January 31, 2012 / 7:04 PM / 7 years ago

Analysis - Bruised by Icahn fight, Oshkosh ups accountability

BOSTON (Reuters) - Even in defeat, Carl Icahn can change companies.

Less than a week after Oshkosh Corp (OSK.N) shareholders rejected most of a slate of directors backed by the activist investor, a top executive at the U.S. truckmaker feels a sense of “urgency” to be more responsive to its investors.

Icahn, who owns 10 percent of the maker of military vehicles, said Oshkosh management does not do enough to boost shareholder returns. The company promises to provide investors with clearer benchmarks to measure its performance.

“We heard the message that shareholders would like us to provide more targets to measure our progress,” Chief Financial Officer David Sagehorn said on a conference call after the company reported better-than-expected first-quarter results. “As we go through our fiscal 2012, we will work on ways to provide targets.”

He noted that the company wants to improve its overall operating margin by 2.5 percentage points of sales. It had a 4 percent operating margin in the just-ended quarter.


Unlike other U.S. industrial companies such as United Technologies Corp (UTX.N), Caterpillar Inc (CAT.N) and 3M Co (MMM.N), Oshkosh does not provide full year per-share earnings targets. Honeywell International Inc (HON.N) and Illinois Tool Works (ITW.N), by contrast, provide quarterly targets.

Instead, Oshkosh provides a broader set of “expectations” for its four business units, which is similar to the way U.S. automakers Ford Motor Co (F.N) and General Motors Co (GM.N) have made predictions in past years. They pulled back from giving specific forecasts in the middle of last decade due to extreme volatility in the global auto industry.

General Electric Co (GE.N) takes a similar approach, offering shareholders a “framework” of how it expects its various businesses to perform and leaving them to do their own math on what that will mean for the company as a whole.

Oshkosh expects sales at its defense arm to fall 15 percent with a 5 percent operating margin. It forecasts revenue at its access equipment unit to rise 25 percent to 30 percent with profit margin in the “mid to high single digits.”

Substituting for Chief Executive Charles Szews, who the company said was out with the flu, CFO Sagehorn offered no specifics on what sorts of targets the company planned to issue.

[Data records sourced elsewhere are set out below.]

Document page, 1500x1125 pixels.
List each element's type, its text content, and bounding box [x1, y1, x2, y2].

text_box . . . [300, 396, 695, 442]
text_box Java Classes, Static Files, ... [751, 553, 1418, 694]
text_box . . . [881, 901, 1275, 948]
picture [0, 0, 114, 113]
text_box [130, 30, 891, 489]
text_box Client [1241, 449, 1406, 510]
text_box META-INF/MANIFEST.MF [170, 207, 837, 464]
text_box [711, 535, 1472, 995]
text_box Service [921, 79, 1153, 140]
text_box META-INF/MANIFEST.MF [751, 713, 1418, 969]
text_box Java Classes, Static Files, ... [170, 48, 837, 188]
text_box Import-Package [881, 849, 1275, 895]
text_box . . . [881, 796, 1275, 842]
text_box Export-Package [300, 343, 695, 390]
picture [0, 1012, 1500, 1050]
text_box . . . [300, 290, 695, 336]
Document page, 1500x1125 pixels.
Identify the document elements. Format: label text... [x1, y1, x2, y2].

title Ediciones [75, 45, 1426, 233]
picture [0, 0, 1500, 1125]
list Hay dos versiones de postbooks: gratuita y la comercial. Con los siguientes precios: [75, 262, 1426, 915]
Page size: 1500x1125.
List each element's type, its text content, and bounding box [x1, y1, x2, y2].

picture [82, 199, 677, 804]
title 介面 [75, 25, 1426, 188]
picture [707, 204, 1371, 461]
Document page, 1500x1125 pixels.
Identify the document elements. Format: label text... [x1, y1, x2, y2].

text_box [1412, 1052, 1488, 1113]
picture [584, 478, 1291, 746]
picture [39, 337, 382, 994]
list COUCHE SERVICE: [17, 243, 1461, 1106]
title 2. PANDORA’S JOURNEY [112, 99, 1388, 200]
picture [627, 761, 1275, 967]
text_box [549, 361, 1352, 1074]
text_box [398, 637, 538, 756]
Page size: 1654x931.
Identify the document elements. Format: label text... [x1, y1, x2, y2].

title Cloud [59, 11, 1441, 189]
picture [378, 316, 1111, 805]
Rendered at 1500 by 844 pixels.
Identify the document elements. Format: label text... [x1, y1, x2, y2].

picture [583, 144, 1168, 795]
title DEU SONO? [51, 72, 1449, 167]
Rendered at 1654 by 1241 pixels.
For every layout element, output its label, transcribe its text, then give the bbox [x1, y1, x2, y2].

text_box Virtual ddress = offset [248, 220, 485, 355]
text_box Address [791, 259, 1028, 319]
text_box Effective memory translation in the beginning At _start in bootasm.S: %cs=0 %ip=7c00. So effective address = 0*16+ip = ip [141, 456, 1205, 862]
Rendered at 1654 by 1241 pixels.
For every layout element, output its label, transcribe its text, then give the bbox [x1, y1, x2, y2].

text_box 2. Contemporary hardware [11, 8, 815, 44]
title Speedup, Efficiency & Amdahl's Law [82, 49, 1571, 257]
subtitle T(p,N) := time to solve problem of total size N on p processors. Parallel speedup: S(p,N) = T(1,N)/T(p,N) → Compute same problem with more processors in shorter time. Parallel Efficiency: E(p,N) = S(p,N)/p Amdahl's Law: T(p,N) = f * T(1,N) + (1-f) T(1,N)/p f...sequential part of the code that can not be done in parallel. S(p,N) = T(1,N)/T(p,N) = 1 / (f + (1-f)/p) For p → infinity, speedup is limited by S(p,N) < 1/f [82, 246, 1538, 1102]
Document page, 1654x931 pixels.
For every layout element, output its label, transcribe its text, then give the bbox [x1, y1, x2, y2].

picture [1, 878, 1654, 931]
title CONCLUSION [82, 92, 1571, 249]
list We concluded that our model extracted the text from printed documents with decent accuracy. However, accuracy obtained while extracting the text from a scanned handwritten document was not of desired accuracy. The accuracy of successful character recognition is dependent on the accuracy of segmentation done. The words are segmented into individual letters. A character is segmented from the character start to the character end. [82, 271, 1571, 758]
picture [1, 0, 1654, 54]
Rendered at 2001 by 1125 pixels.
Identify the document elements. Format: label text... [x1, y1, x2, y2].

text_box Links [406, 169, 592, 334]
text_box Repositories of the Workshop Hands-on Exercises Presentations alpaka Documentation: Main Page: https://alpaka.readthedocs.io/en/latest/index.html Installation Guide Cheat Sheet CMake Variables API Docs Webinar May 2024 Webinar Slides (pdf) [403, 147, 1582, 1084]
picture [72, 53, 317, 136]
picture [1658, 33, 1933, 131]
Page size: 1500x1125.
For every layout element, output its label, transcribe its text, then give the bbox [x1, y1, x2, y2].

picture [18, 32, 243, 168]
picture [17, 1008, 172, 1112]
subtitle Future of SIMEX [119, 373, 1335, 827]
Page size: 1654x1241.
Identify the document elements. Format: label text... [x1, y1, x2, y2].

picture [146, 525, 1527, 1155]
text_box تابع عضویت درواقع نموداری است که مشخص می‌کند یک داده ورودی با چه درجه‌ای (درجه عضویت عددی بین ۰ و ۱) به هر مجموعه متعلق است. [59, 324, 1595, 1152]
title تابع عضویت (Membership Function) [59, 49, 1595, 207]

“We intend along with our chairman, Dick Donnelly, to share your feedback and ideas that we received during this process with the full board and management team and respond over the next few months,” Sagehorn said.


The promise, however vague, illustrates how even in defeat Icahn can leave a discernable imprint on a company’s behavior.

“This is what I call the Icahn effect,” said Howard Anderson, a senior lecturer at the Massachusetts Institute of Technology’s Sloan School of Management. He has studied Icahn’s role at companies.

“He has an effect on companies even when he does not prevail ... often they start to manage to hit his targets,” he added.

Anderson said this often leads to a company executives de-emphasizing the long term performance “to make their targets in the shorter term.”

Icahn nominated six candidates for the company’s 13-member board. At the close of the company’s annual shareholders meeting on Friday, Oshkosh said that five of Icahn’s nominees had been defeated and that one seat remained too close to call.

The company plans to say this week whether that seat went to an Icahn nominee or a management-based nominee. Even without a board seat, Icahn could continue to agitate for change.

Icahn, who also owns about a 10 percent stake in Oshkosh rival Navistar International Corp (NAV.N), has suggested a merger of the two companies, a proposal that Navistar management has signaled it is open to. He also called on Oshkosh to consider selling its aerial-lifts business, a strong performer in the just-ended first quarter.

While Anderson warned that a shift by management to focus on very short-term performance targets could hurt long-term performance, Morningstar analyst Basili Alukos argued that more openness on big goals like margin targets could help the company.

“They could tell us what they think they can get this business’s profitability up to,” Alukos said. “Are they going to provide more detail on the profitability targets of the different units?”

If Icahn’s involvement encourages that, it would be good news for all shareholders, Alukos said: “Anything you can do to improve the long-term performance of a company benefits everyone.”